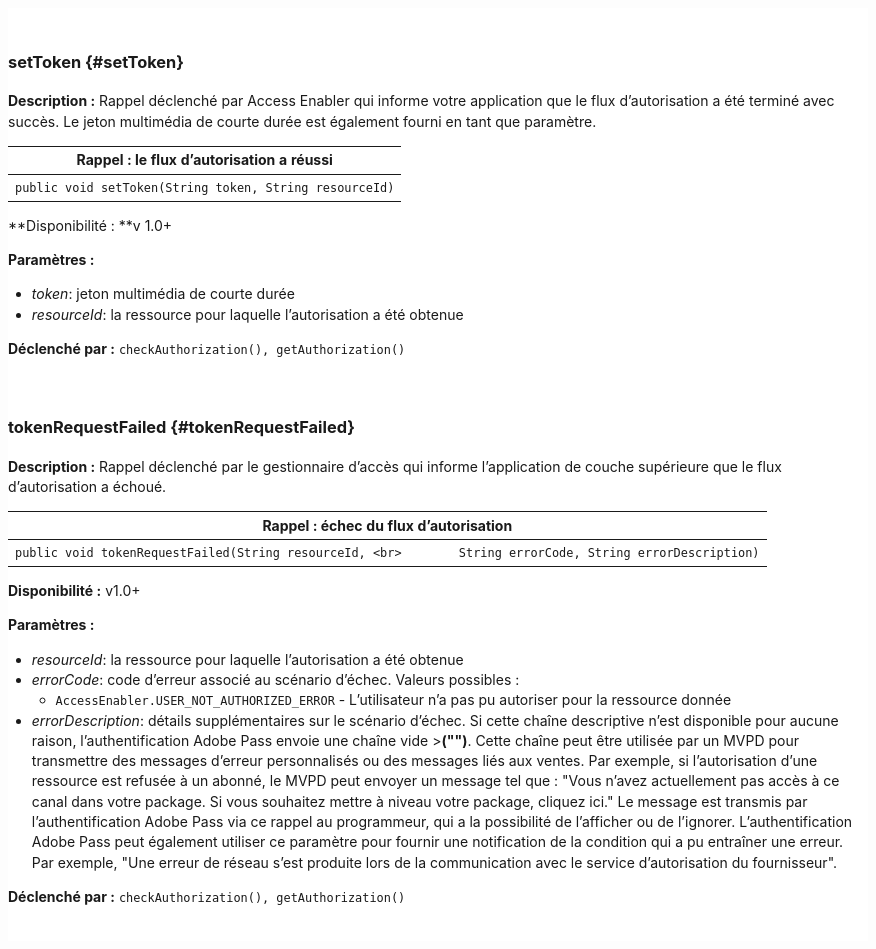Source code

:</br>

### setToken {#setToken}

**Description :** Rappel déclenché par Access Enabler qui informe votre application que le flux d’autorisation a été terminé avec succès. Le jeton multimédia de courte durée est également fourni en tant que paramètre.

| **Rappel : le flux d’autorisation a réussi** |
| --- |
| ```public void setToken(String token, String resourceId)``` |

**Disponibilité : **v 1.0+

**Paramètres :**

- *token*: jeton multimédia de courte durée
- *resourceId*: la ressource pour laquelle l’autorisation a été obtenue

**Déclenché par :** `checkAuthorization(), getAuthorization()`

<br>

### tokenRequestFailed {#tokenRequestFailed}

**Description :** Rappel déclenché par le gestionnaire d’accès qui informe l’application de couche supérieure que le flux d’autorisation a échoué.

| **Rappel : échec du flux d’autorisation** |
| --- |
| ```public void tokenRequestFailed(String resourceId, <br>        String errorCode, String errorDescription)``` |

**Disponibilité :** v1.0+

**Paramètres :**

- *resourceId*: la ressource pour laquelle l’autorisation a été obtenue
- *errorCode*: code d’erreur associé au scénario d’échec. Valeurs possibles :
   - `AccessEnabler.USER_NOT_AUTHORIZED_ERROR` - L’utilisateur n’a pas pu autoriser pour la ressource donnée
- *errorDescription*: détails supplémentaires sur le scénario d’échec. Si cette chaîne descriptive n’est disponible pour aucune raison, l’authentification Adobe Pass envoie une chaîne vide >**(&quot;&quot;)**.  Cette chaîne peut être utilisée par un MVPD pour transmettre des messages d’erreur personnalisés ou des messages liés aux ventes. Par exemple, si l’autorisation d’une ressource est refusée à un abonné, le MVPD peut envoyer un message tel que : &quot;Vous n’avez actuellement pas accès à ce canal dans votre package. Si vous souhaitez mettre à niveau votre package, cliquez ici.&quot; Le message est transmis par l’authentification Adobe Pass via ce rappel au programmeur, qui a la possibilité de l’afficher ou de l’ignorer. L’authentification Adobe Pass peut également utiliser ce paramètre pour fournir une notification de la condition qui a pu entraîner une erreur. Par exemple, &quot;Une erreur de réseau s’est produite lors de la communication avec le service d’autorisation du fournisseur&quot;.

**Déclenché par :** `checkAuthorization(), getAuthorization()`

</br>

*-*-*

Your task is to return the lines above, from the first one up to and including the line containing "d’autorisation a échoué.", minus any pictures.

Problem solution -
Source code

:</br>

### setToken {#setToken}

**Description :** Rappel déclenché par Access Enabler qui informe votre application que le flux d’autorisation a été terminé avec succès. Le jeton multimédia de courte durée est également fourni en tant que paramètre.

| **Rappel : le flux d’autorisation a réussi** |
| --- |
| ```public void setToken(String token, String resourceId)``` |

**Disponibilité : **v 1.0+

**Paramètres :**

- *token*: jeton multimédia de courte durée
- *resourceId*: la ressource pour laquelle l’autorisation a été obtenue

**Déclenché par :** `checkAuthorization(), getAuthorization()`

<br>

### tokenRequestFailed {#tokenRequestFailed}

**Description :** Rappel déclenché par le gestionnaire d’accès qui informe l’application de couche supérieure que le flux d’autorisation a échoué.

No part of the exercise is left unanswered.